Ekonomi kelembagaan sistem ekonomi sosialis hanya didasarkan pada dua prinsip berikut. Pertama, negara menyiapkan seluruh regulasi yang diperlukan untuk menggerakkan kegiatan ekonomi, seperti investasi, dari mulai proses perencanaan, operasionalisasi, pengawasan, sampai ke evaluasi. Kedua, pelaku ekonomi tidak membuat kesepakatan dengan pelaku ekonomi lainnya, tetapi setiap pelaku ekonomi membuat kontrak dengan negara sesuai dengan aturan yang telah diterapkan (institutional environment).

Ekonomi Kelembagaan dan Demokrasi

Studi yang dilakukan oleh Burkhart dan Lewis-Beck (1994), Helliwell (1994), dan Barro (1996), misalnya, memperlihatkan keeratan yang rendah antara sistem politik demokratis dengan pertumbuhan ekonomi.
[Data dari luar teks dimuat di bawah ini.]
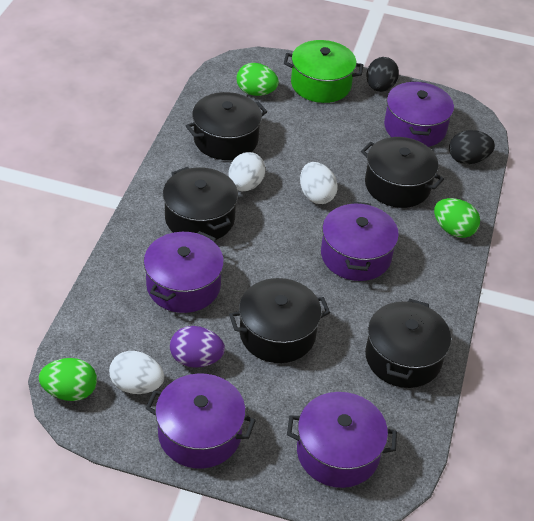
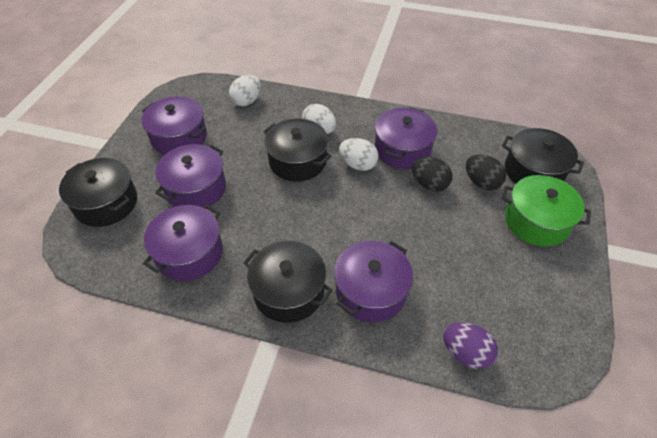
black pot: [163,167,238,240] [186,92,267,160] [229,278,330,363] [361,137,444,208] [365,299,451,388] = 5 -> [59,158,137,227] [243,241,333,323] [263,119,331,181] [502,128,584,184] = 4
green egg: [39,358,97,401] [236,63,279,96] [434,198,480,238] = 3 -> none = 0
Sebaliknya, studi yang dilakukan oleh Bella (1994) menampakkan hubungan yang positif antara hak-hak politik dengan pertumbuhan ekonomi. Studi lain menyatakan kapitalisme memiliki kedekatan korelasi dengan kebebasan politik (demokrasi), sehingga kapitalisme dianggap merupakan kondisi yang penting (necessary condition) untuk menuju kebebasan politik. Dalam banyak kasus perbedaan hasil itu lebih banyak disebabkan oleh keragaman variabel yang dipakai dalam penelitian.

Dari sisi ini, demokrasi sesungguhnya hanya bisa menggaransi dua hal penting, yakni hak-hak politik dan kebebasan sipil, dan kurang memberikan jaminan secara langsung bagi pertumbuhan ekonomi. Adalah Seymor Martin Lipset yang pertama mengerjakan studi dengan memberikan postulat bahwa pertumbuhan ekonomi merupakan prasyarat bagi terbukanya peluang demokratisasi pada masa yang akan datang. Tanpa adanya pertumbuhan ekonomi sulit bagi diciptakannya pemerintahan dan masyarakat yang demokratis.
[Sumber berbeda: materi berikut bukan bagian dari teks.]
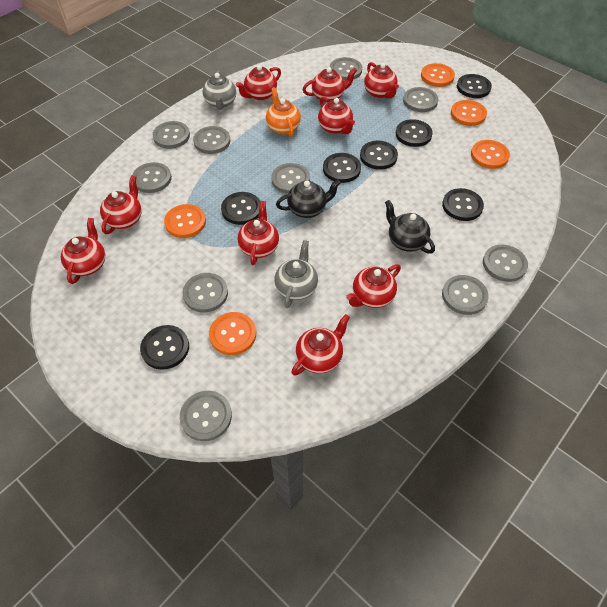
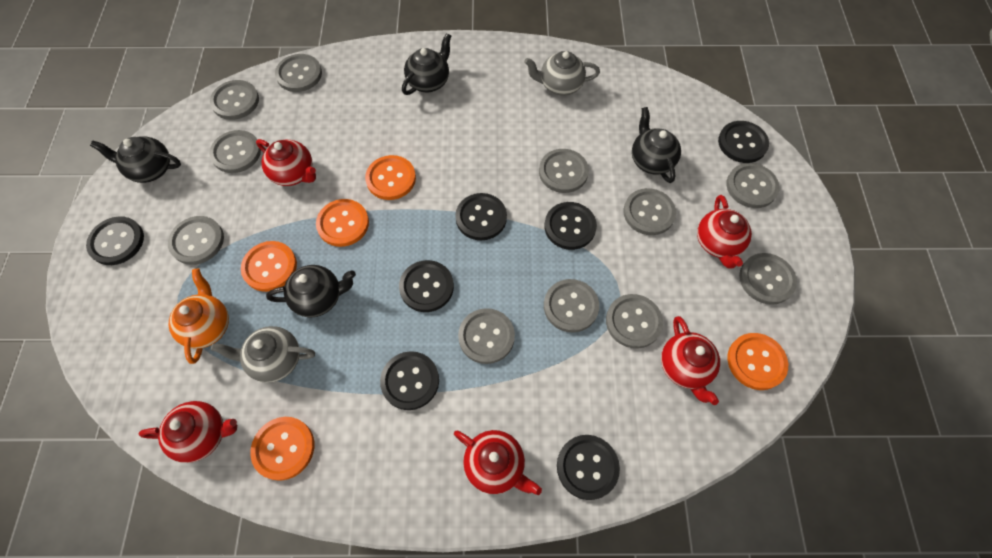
black teapot: [276,179,341,218] [385,200,435,254] = 2 -> [90,136,181,183] [266,265,356,318] [402,33,451,95] [632,107,681,183] = 4
grey button: [132,162,172,193] [153,121,190,149] [180,391,232,441] [182,273,228,312] [193,126,230,154] [271,163,310,194] [330,57,362,80] [403,87,438,112] [442,275,489,315] [483,245,528,282] = 10 -> [168,216,224,265] [209,130,261,173] [210,80,259,120] [275,54,322,92] [458,308,515,364] [539,149,589,193] [544,279,599,333] [606,294,663,349] [623,188,676,235] [726,163,779,208] [739,253,797,305] = 11
red teapot: [61,218,105,284] [100,175,142,234] [236,65,281,101] [238,201,279,265] [291,314,350,376] [302,67,357,103] [318,96,355,134] [346,264,401,308] [364,62,399,98] = 9 -> [138,401,237,463] [256,139,316,186] [454,430,542,495] [661,316,720,405] [697,195,752,268] = 5

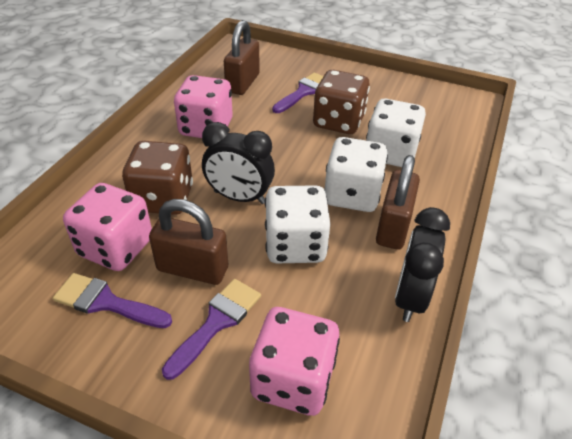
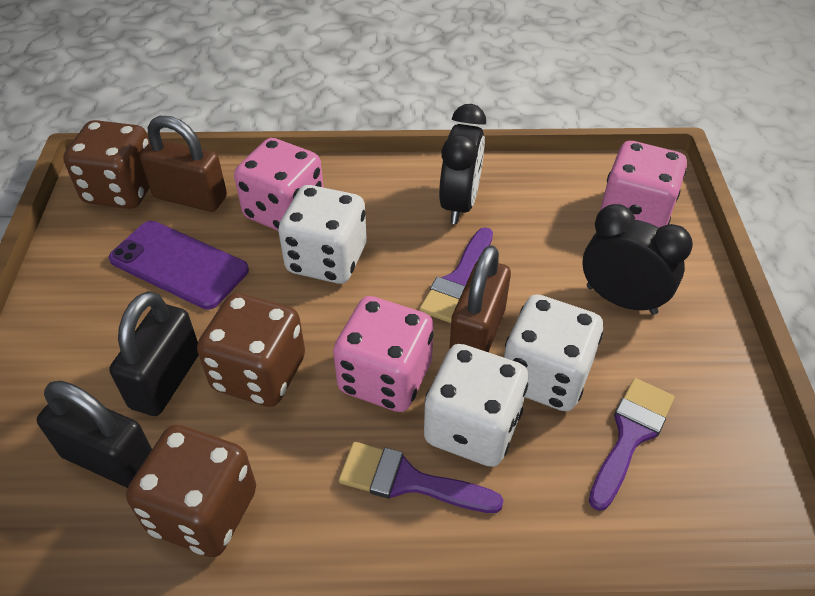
black padlock: none = 0 -> [37,381,152,488] [109,291,199,416] = 2
brown dice: [122,141,193,215] [313,70,370,134] = 2 -> [63,120,150,209] [126,425,256,557] [197,293,305,407] = 3
brown padlock: [149,199,228,285] [224,20,260,95] [376,155,420,250] = 3 -> [140,116,227,212] [449,245,511,352] = 2
purple phone: none = 0 -> [109,221,249,310] = 1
Jadi efek demokrasi terhadap pertumbuhan ekonomi adalah secara tidak langsung. Kemudian studi Barro menjelaskan bahwa peningkatan hak-hak politik pada tahap awal cenderung meningkatkan penentu. Secara spesifik, Barro menunjukkan bahwa posisi awal GDP per kapita, pendidikan tingkat menengah dan perguruan tinggi, angka harapan hidup, fertilitas, konsumsi pemerintah, nilai tukar, inflasi, indeks aturan hukum dan indeks demokrasi berpengaruh secara signifikan terhadap pertumbuhan ekonomi. Studi yang mirip juga telah dikerjakan oleh Kunio, yang menawarkan bahwa negara-negara yang memiliki kelembagaan yang lebih sempurna, misalnya adanya jaminan hak kepemilikan dan intervensi pemerintah yang tepat, mempunyai kualitas pembangunan ekonomi yang lebih baik. Hasilnya, studi yang dikerjakan oleh Thomas menunjukkan bahwa negara yang indeks demokrasinya tinggi berkorelasi dengan pendapatan per kapita dan pengeluaran sosial yang tinggi.
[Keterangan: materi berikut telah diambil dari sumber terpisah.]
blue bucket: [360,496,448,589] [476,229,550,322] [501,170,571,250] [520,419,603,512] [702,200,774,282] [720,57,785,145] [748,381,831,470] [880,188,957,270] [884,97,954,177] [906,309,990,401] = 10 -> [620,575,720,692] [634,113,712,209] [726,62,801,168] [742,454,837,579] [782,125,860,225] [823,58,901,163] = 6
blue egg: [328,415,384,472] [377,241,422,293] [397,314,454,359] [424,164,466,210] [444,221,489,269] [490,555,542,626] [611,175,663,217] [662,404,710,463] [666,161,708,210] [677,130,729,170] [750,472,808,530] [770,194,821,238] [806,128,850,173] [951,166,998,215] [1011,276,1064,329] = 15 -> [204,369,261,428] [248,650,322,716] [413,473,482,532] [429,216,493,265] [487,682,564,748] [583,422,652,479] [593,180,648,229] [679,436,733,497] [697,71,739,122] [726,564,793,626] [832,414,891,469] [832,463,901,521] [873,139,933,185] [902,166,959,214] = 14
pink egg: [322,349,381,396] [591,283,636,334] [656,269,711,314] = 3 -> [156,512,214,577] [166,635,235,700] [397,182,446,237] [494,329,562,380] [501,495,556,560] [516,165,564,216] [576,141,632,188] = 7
Seperti yang telah dipresentasikan di muka, sistem politik demokrasi sekurangnya memberikan tempat bagi hak-hak politik dan kebebasan sipil untuk "memperjualbelikan" kepentingan dalam pasar politik yang sehat dan terbuka. Dari perspektif ini, demokrasi tidak memberikan garansi apapun bagi pencapaian kinerja pembangunan ekonomi, melainkan menyodorkan instrumen yang memungkinkan seluruh dinamika masyarakat bisa diserap sehingga akan muncul kelembagaan (formal maupun informal) yang representatif bagi perkembangan kegiatan ekonomi itu sendiri.

Perubahan Kelembagaan dan Pembangunan Ekonomi

Hasil penelitian memperlihatkan bahwa pendapatan per kapita awal yang tinggi tidak memberikan jaminan bagi kinerja perekonomian yang bagus dalam jangka panjang. Sebaliknya, negara-negara pendapatan awal per kepitanya tidak terlalu tinggi, tetapi memiliki keunggulan dalam menjamin hak kepemilikan, menegakkan sistem kontrak, dan administrasi publik yang tidak efisien, justru menghasilkan kinerja perekonomian yang menonjol.

Contoh mikro tentang pentingnya kelembagaan dalam pembangunan ekonomi tersebut bisa dianalisis sebagai berikut. Transaksi ekonomi (pertukaran/jual beli) masyarakat di negara-negara yang kelembagaannya kuat, cenderung akan lebih banyak menggunakan cek, transfer antarbank, maupun surat-surat berharga lainnya dibandingkan dengan menggunakan uang tunai. Tetapi sebaliknya, dalam sebuah negara yang sistem perbankannya rapuh, sangat sulit bagi setiap individu untuk memakai instrumen itu untuk melakukan transaksi karena adanya ketidakpastian (resiko).